FOM: Boolean algebra vs Boolean ring

Vaughan Pratt pratt at cs.Stanford.EDU
Tue Mar 10 14:31:48 EST 1998


(My apologies for the very delayed response to the following, which I
noticed in passing at the time but was too preoccupied with other
matters to respond to.)

From: Stephen G Simpson 1/31/98 4:04PM
>Note first that Boolean algebras are not isomorphic to Boolean rings.

This is only true for those who find the distinction useful, which
many people don't.  For one thing the Boolean algebra operations (those
composable from whatever basis you choose to start from) are identical
to the Boolean ring operations.  And the equations governing those
operations are also identical.  In the respects of language and theory
therefore, Boolean algebras are not just isomorphic to Boolean rings,
they *are* Boolean rings.  The distinction is at best "psychological"
as Sol Feferman allowed in a November posting.

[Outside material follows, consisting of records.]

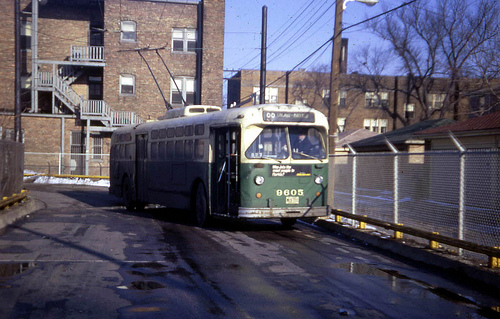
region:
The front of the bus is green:
[127, 103, 356, 248]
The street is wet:
[144, 210, 432, 293]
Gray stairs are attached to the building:
[24, 20, 212, 195]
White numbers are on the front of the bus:
[263, 159, 355, 231]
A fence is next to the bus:
[325, 133, 491, 231]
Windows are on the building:
[99, 5, 294, 140]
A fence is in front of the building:
[27, 115, 115, 211]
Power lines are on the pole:
[252, 13, 449, 153]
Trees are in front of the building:
[355, 14, 490, 154]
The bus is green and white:
[200, 94, 375, 283]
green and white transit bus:
[104, 98, 335, 230]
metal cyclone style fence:
[321, 125, 498, 267]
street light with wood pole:
[324, 0, 384, 215]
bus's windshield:
[242, 120, 332, 165]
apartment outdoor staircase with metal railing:
[15, 39, 152, 136]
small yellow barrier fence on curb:
[327, 209, 498, 293]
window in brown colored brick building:
[111, 13, 146, 47]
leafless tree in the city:
[340, 2, 499, 132]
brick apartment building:
[225, 65, 481, 185]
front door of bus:
[199, 117, 245, 223]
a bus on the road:
[60, 27, 483, 316]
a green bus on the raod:
[57, 46, 392, 282]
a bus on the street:
[129, 58, 389, 290]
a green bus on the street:
[61, 57, 362, 309]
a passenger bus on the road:
[71, 62, 369, 258]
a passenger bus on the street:
[86, 63, 400, 244]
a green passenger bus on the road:
[94, 86, 357, 298]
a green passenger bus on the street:
[97, 70, 443, 307]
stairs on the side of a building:
[12, 8, 240, 182]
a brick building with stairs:
[8, 9, 211, 204]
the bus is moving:
[83, 75, 354, 249]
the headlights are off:
[229, 160, 339, 197]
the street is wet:
[199, 246, 438, 316]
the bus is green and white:
[88, 81, 336, 240]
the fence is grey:
[331, 142, 498, 246]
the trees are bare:
[352, 15, 487, 111]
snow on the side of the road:
[15, 165, 106, 191]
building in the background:
[13, 8, 245, 111]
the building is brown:
[95, 0, 214, 99]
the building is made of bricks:
[102, 8, 217, 93]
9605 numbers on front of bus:
[275, 188, 305, 197]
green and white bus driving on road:
[108, 105, 330, 228]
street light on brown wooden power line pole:
[328, 0, 377, 208]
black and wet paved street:
[1, 182, 498, 317]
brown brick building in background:
[1, 0, 225, 179]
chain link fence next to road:
[325, 130, 497, 266]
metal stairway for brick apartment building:
[33, 43, 145, 124]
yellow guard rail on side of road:
[328, 208, 498, 269]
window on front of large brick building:
[171, 75, 196, 106]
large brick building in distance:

Marshall Stone initially regarded rings as a helpful analogy in viewing
logic algebraically.  But halfway through writing his celebrated 1936
paper on what is now known as the Stone duality of Boolean algebras and
Stone spaces, it dawned on him that Boolean algebras *were* Boolean rings.
This realization led him to rewrite a large portion of his paper.  In a
subsequent paper he treated the corresponding duality for intuitionistic
logic.

It is understandable, in fact I suppose necessary, that those failing to
appreciate intuitionism from the algebraic point of view will also fail
to appreciate it as seen through the "mirror" of Stone duality.  I have
found both the algebraic view and its "geometric" dual a great source of
insight into both classical and intuitionistic logic.

Simpson:
>Historically, where did "Boolean algebra" and "Boolean ring" come
>from?  Boolean algebra was invented by George Boole in order to
>analyze logical reasoning, what we now call propositional logic.  The
>notion of Boolean ring was invented much later, by nameless ring
>theorists, for their own purposes.  One of their purposes was to
>subsume Boolean algebra under ring theory, in order to be able to say
>that "logic is just a branch of ring theory", as one prominent
>algebraist told me.  This is incredibly crass, because it ignores
>Boole's original motivation.

Marshall Stone is not nameless, nor was he (at least initially) writing
as a ring theorist when developing Stone duality.

Whenever I hear X claiming that Y wrote Z for X's own purposes, I now
automatically translate it to "X doesn't understand Z."  In 1979 the
extant completeness proofs for Segerberg's axiomatization of propositional
dynamic logic (including my own, "A Near-Optimal Method for Reasoning
About Actions," JCSS, 20:2, 231-254, April, 1980) all struck me as
too baroquely complex to understand.  I tried translating the gist of
the argument into other frameworks, and eventually, following up tips
from Jonas Makowsky and Dexter Kozen, found that the universal algebra
setting permitted reducing most of the lemmas to well known algebraic
facts, leaving only half a page of argument as the novel part of the
proof ["Dynamic Algebras and the Nature of Induction," Proc. 12th ACM
Symposium on Theory of Computing, 22-28, May 1980].  This was something of
an epiphany for me, so I was greatly distressed when some of my closest
colleagues declined to accept this as a proof of the theorem, viewing it
instead as an exercise in algebra having no significant bearing on the
question I claimed to have answered.  As far as I was concerned it was
the first proof of the theorem short and clear enough for me to believe.